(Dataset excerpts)
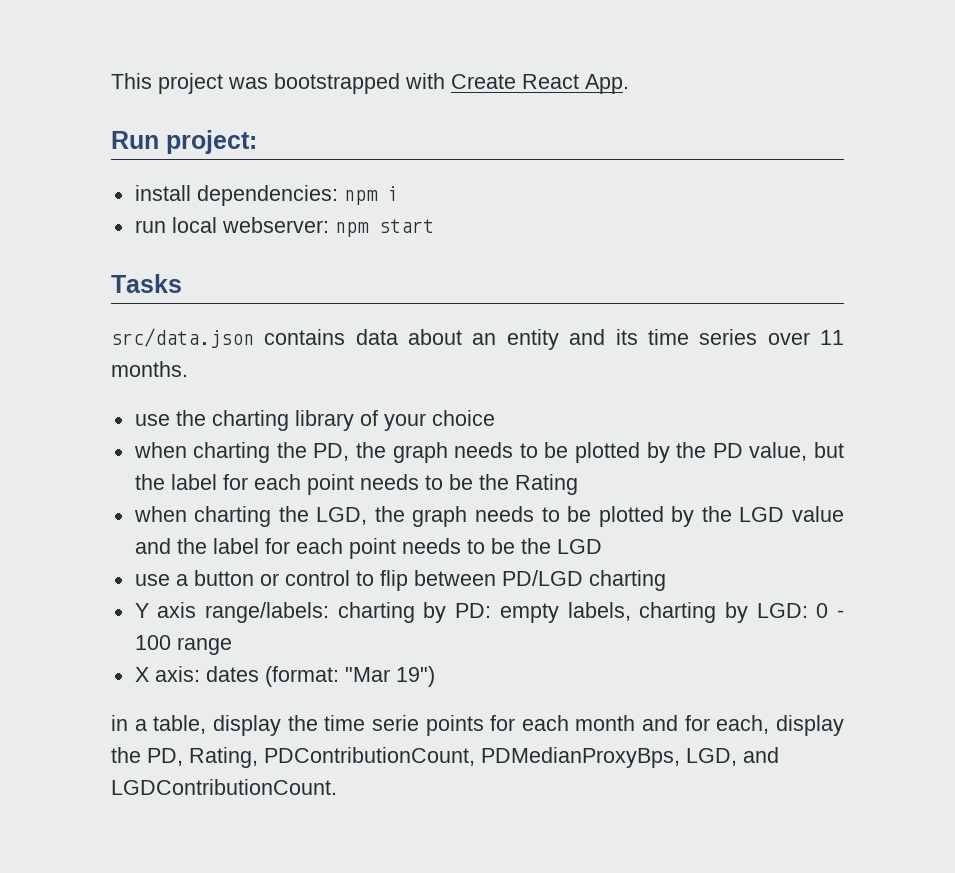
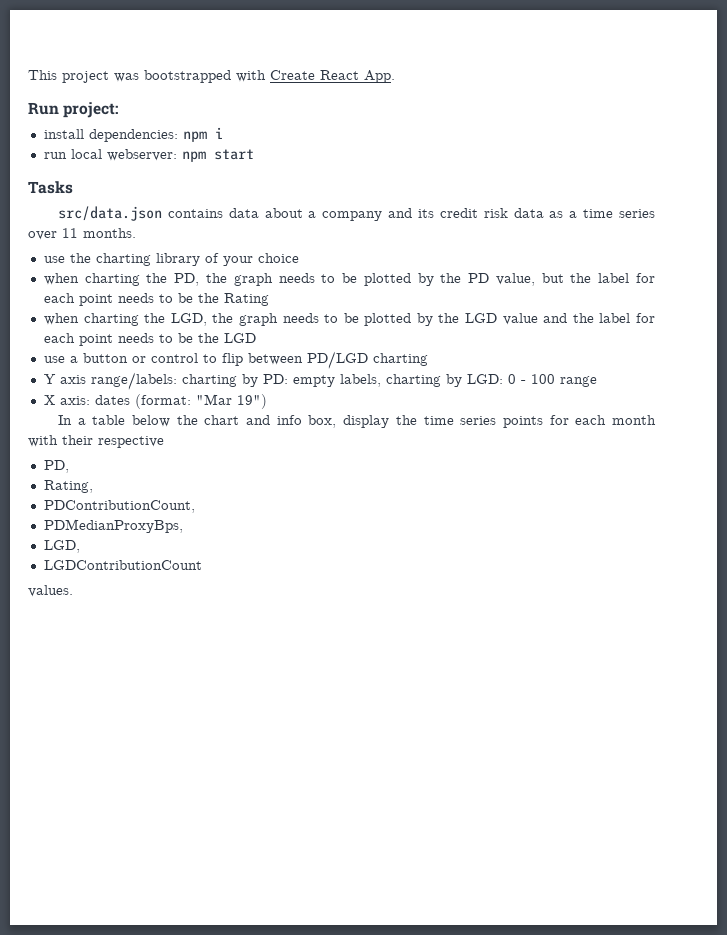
[472,329,638,350] an entity and its -> [308,208,578,221] a company and its credit risk data as a
[111,715,207,734] in a table, -> [57,415,337,428] In a table below the chart and info box,
[371,715,419,731] serie -> [460,416,497,425] series
[642,715,844,736] [111,747,183,766] and for each, display the PD, -> [28,435,164,448] [43,460,69,473] with their respective // PD, //
(258, 757) none -> (93, 486) //
(475, 756) none -> (195, 506) //
[686,747,779,766] [111,779,337,795] LGD, and LGDContributionCount. -> [43,540,80,553] [43,560,202,570] [28,585,73,597] // LGD, // LGDContributionCount // values.

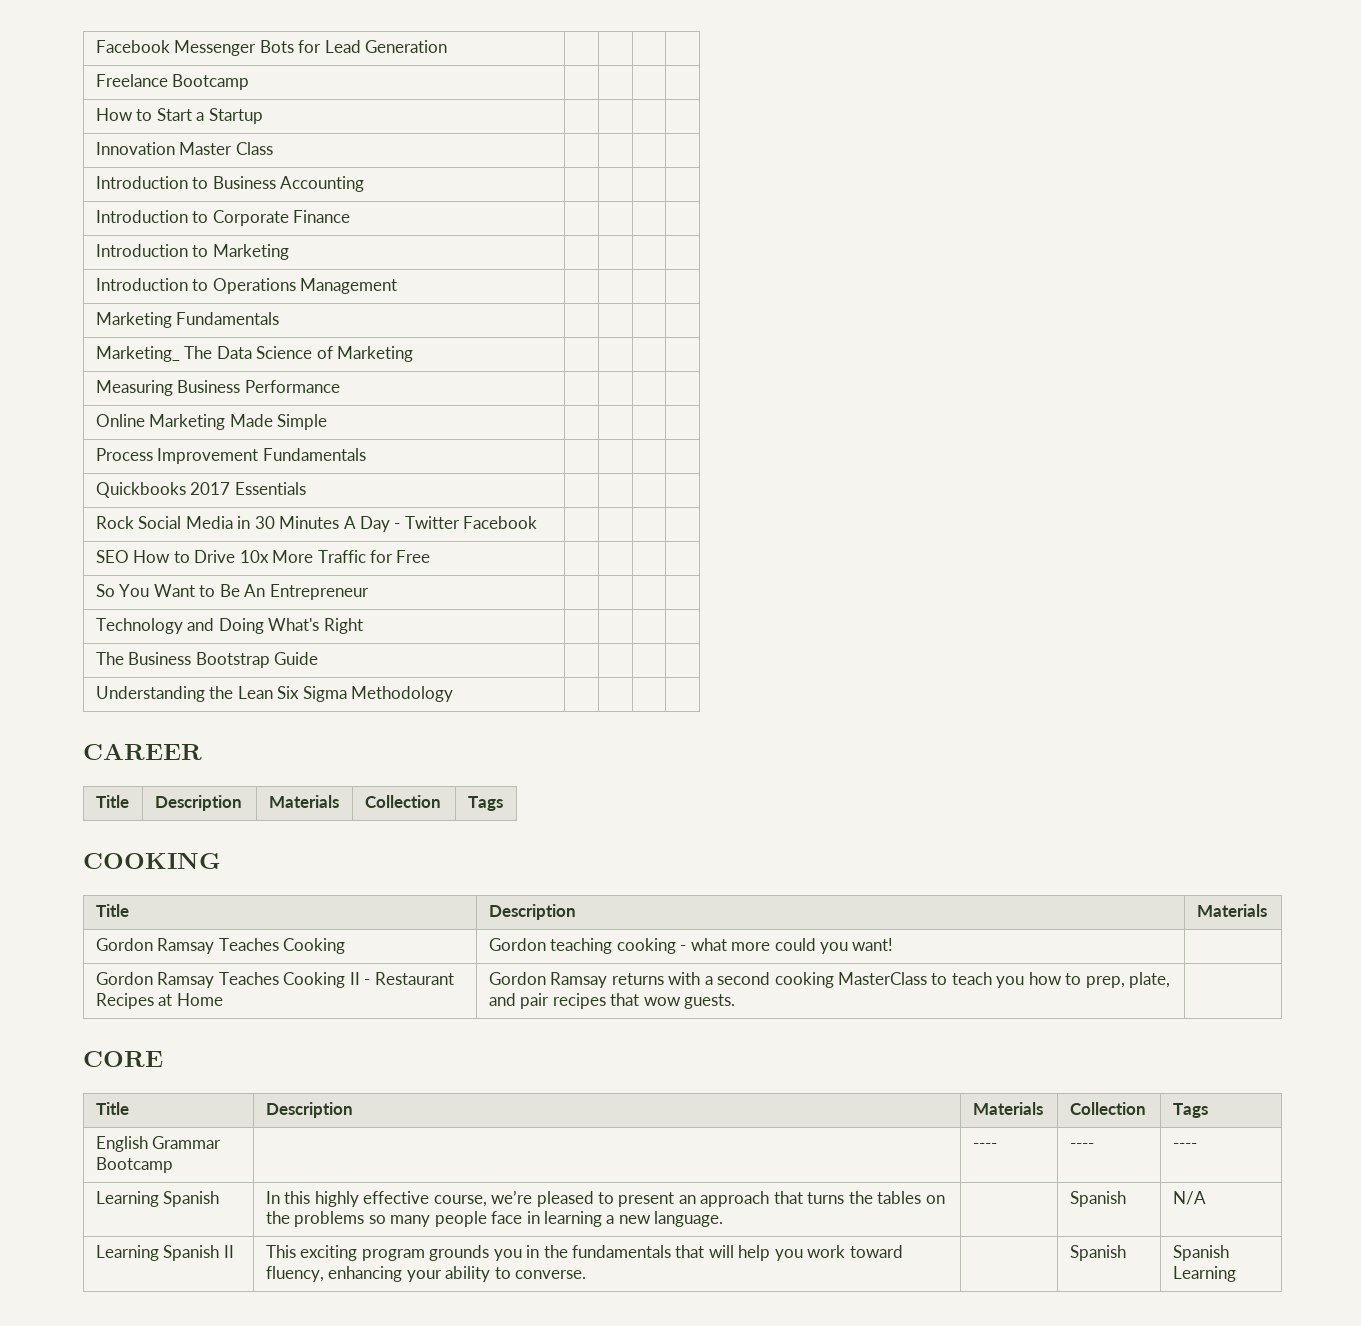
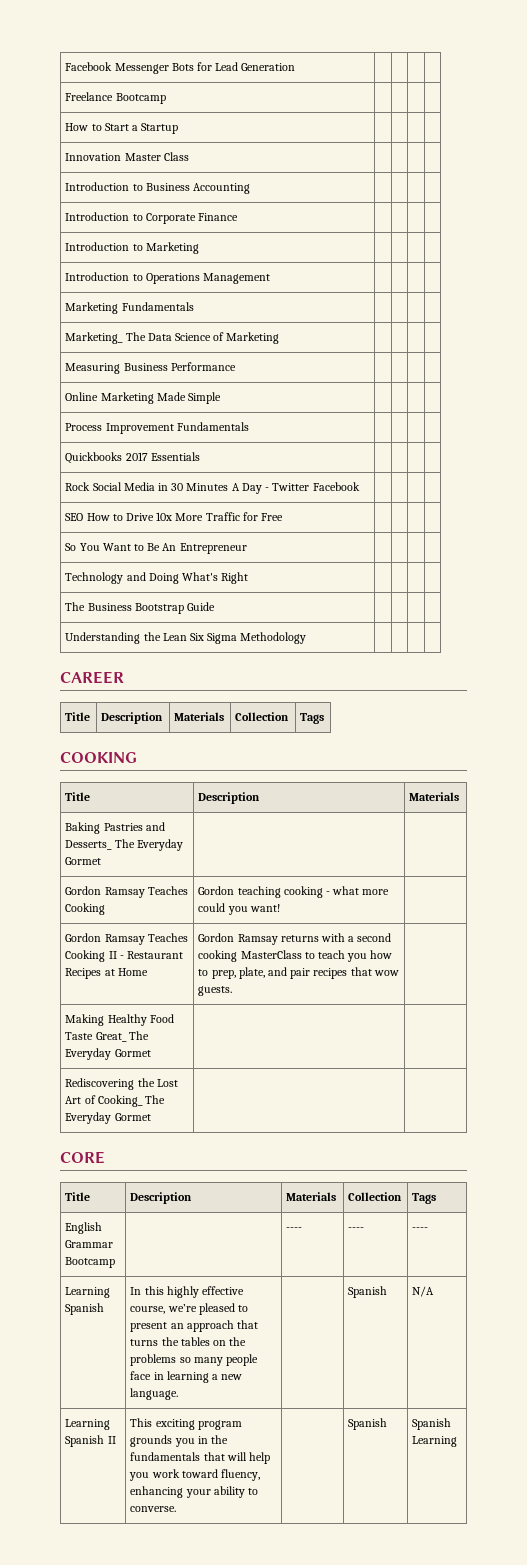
(1267, 910) none -> [65,822,165,834] [65,839,183,851] [65,857,102,865] // Baking Pastries and Desserts_ The Everyday Gormet | |
(736, 1001) none -> [65,1014,174,1026] [65,1031,149,1042] [65,1048,151,1060] [65,1078,178,1090] [65,1095,166,1107] [65,1112,151,1124] // Making Healthy Food Taste Great_ The Everyday Gormet | | // Rediscovering the Lost Art of Cooking_ The Everyday Gormet | |

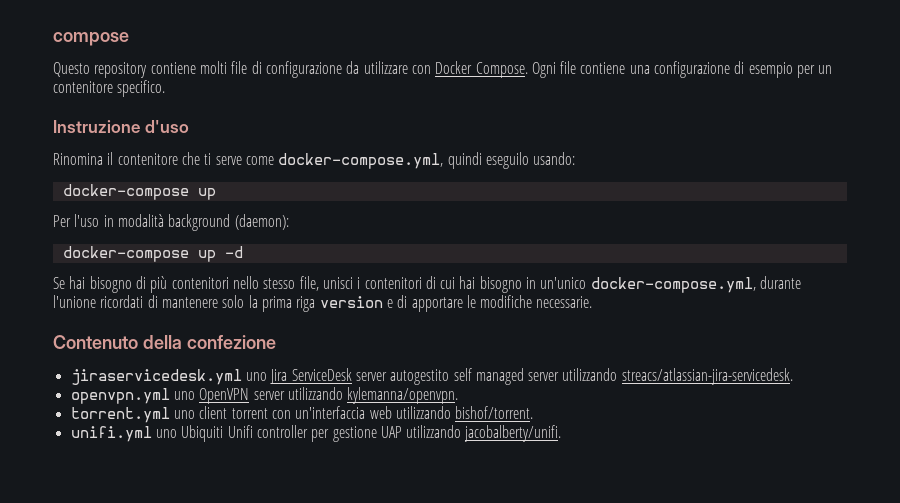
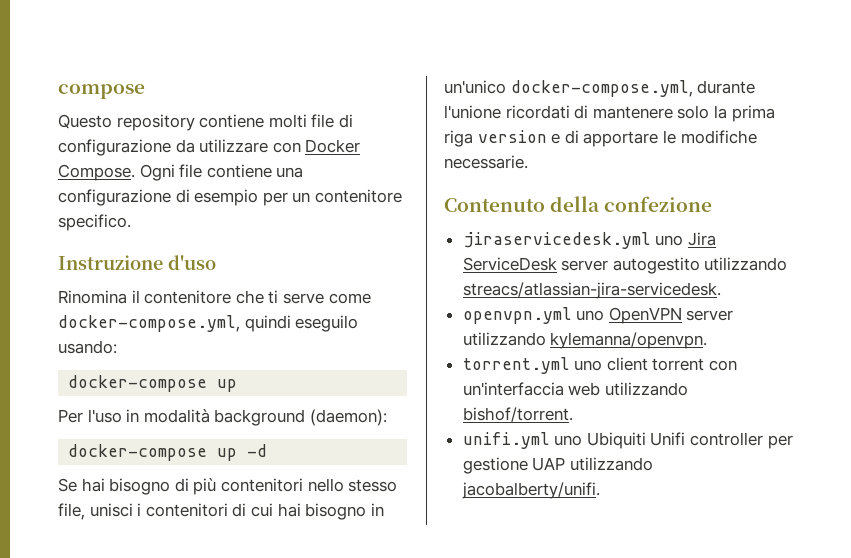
[453,368,560,385] self managed server -> (700, 265) none

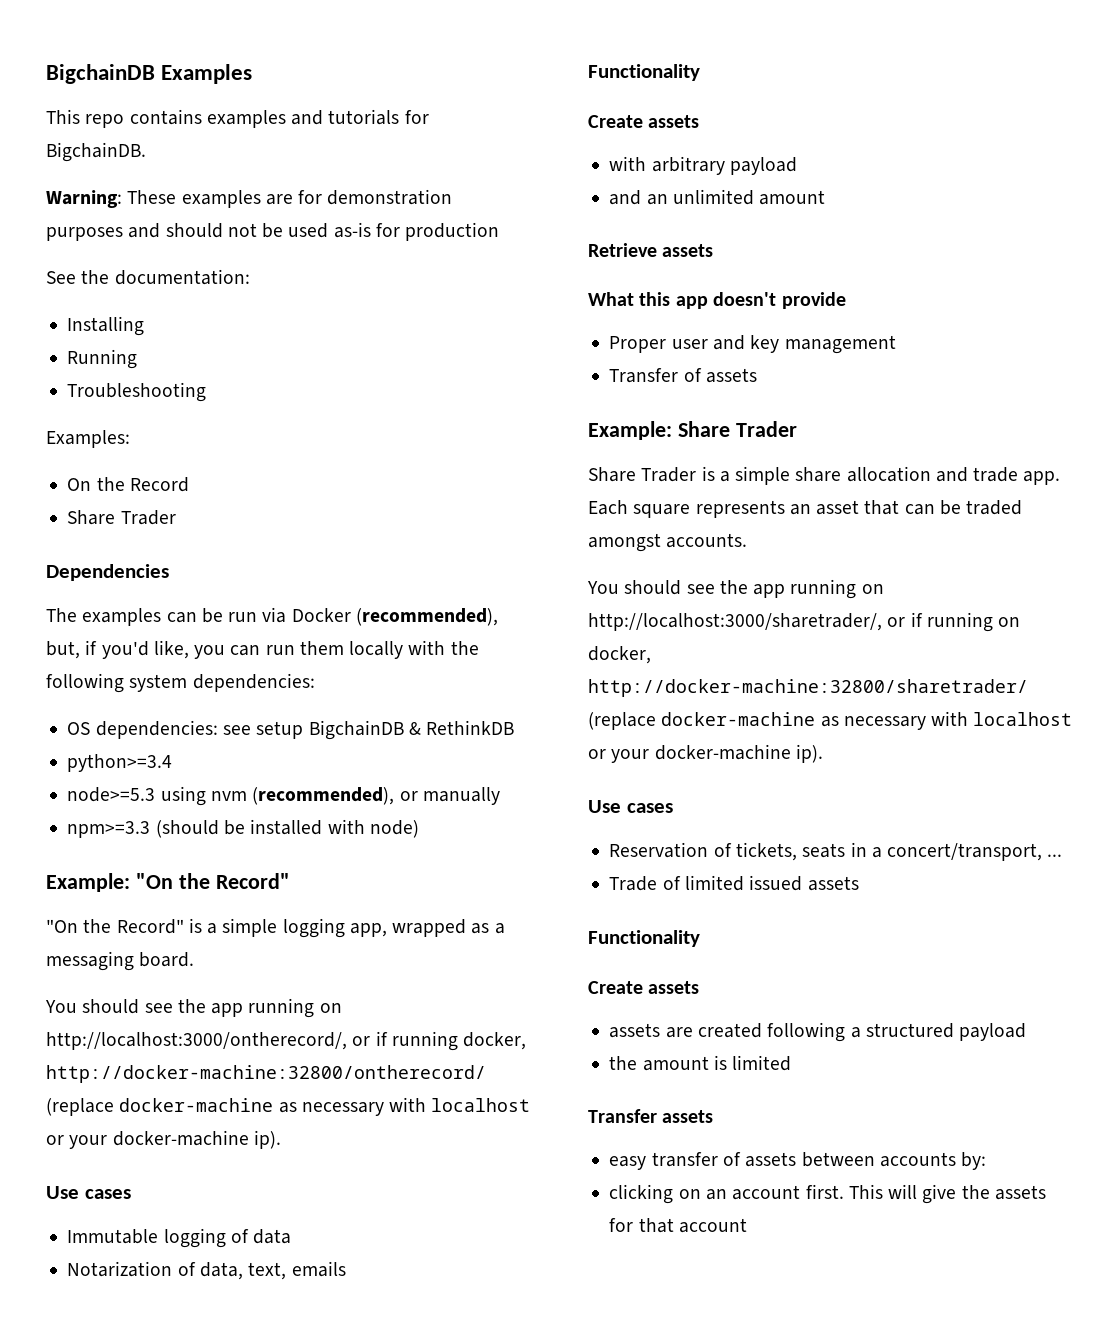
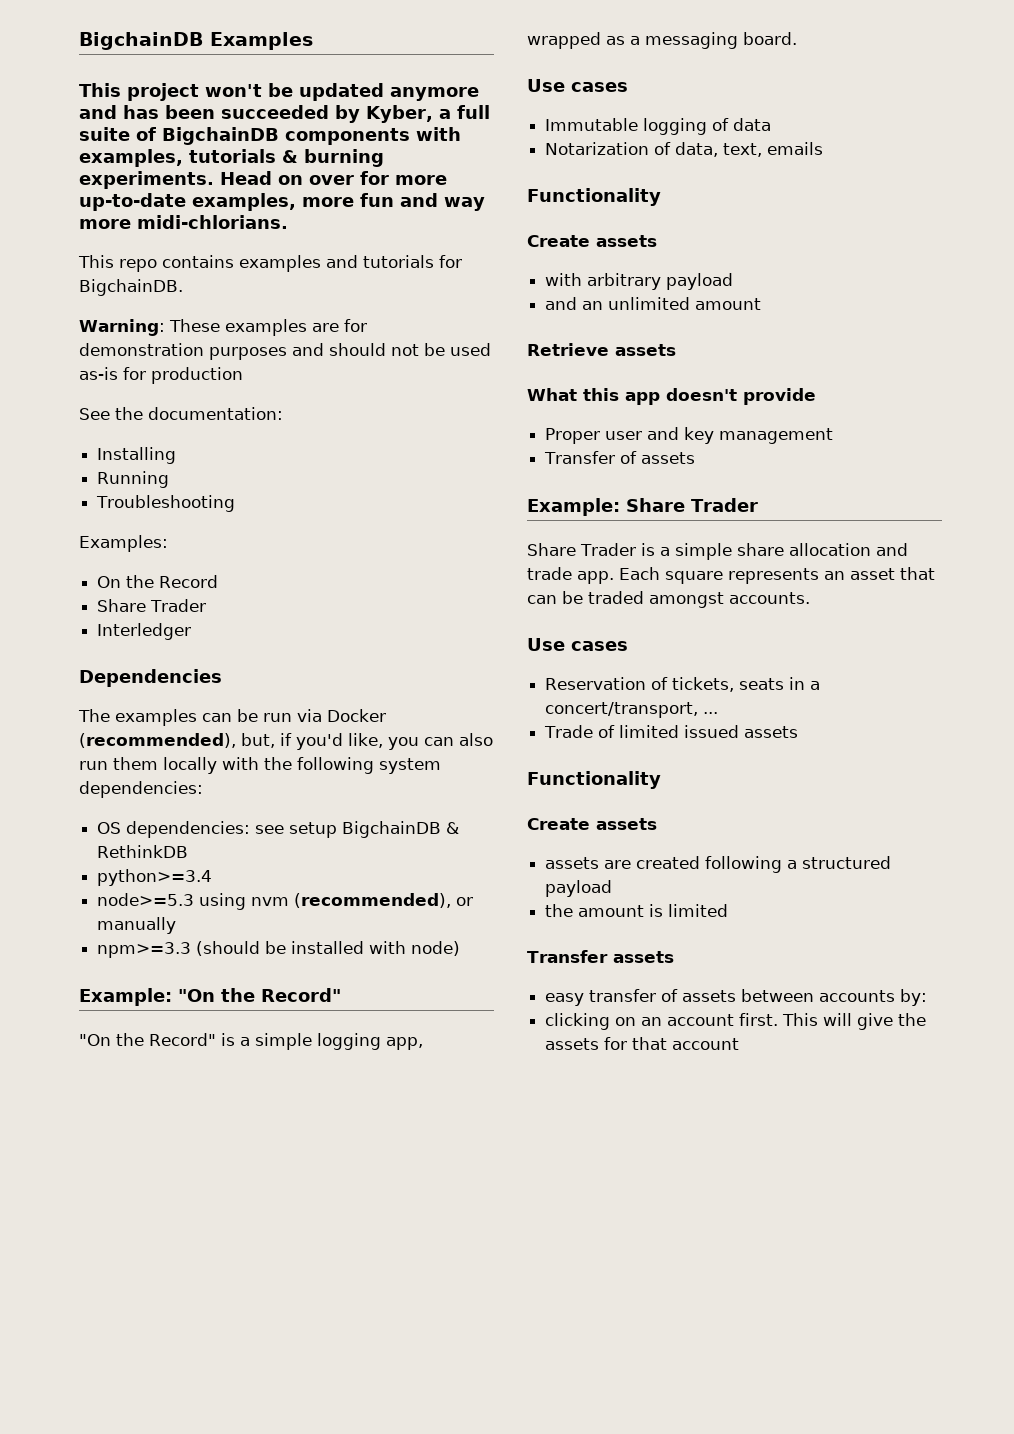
(253, 74) none -> [79,83,479,101] [79,105,490,123] [79,127,461,145] [79,149,384,167] [79,171,447,189] [79,193,485,211] [79,215,288,229] // This project won't be updated anymore and has been succeeded by Kyber, a full suite of BigchainDB components with examples, tutorials & burning experiments. Head on over for more up-to-date examples, more fun and way more midi-chlorians.
(176, 517) none -> [97,623,192,640] // Interledger
(261, 650) none -> [459,733,493,746] also
[45,998,342,1018] [46,1031,527,1051] [46,1065,486,1083] [46,1097,531,1116] [46,1130,281,1149] // You should see the app running on http://localhost:3000/ontherecord/, or if running docker, http://docker-machine:32800/ontherecord/ (replace docker-machine as necessary with localhost or your docker-machine ip). -> (797, 38) none
[587,579,884,599] [588,612,1021,632] [588,646,651,664] [588,679,1028,697] [588,711,1073,730] [588,744,823,763] // You should see the app running on http://localhost:3000/sharetrader/, or if running on docker, http://docker-machine:32800/sharetrader/ (replace docker-machine as necessary with localhost or your docker-machine ip). -> (810, 598) none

Aim of the exercise: Write the number of lines above that contain the string "Gormet", and nothing besides.

Answer for the task: 2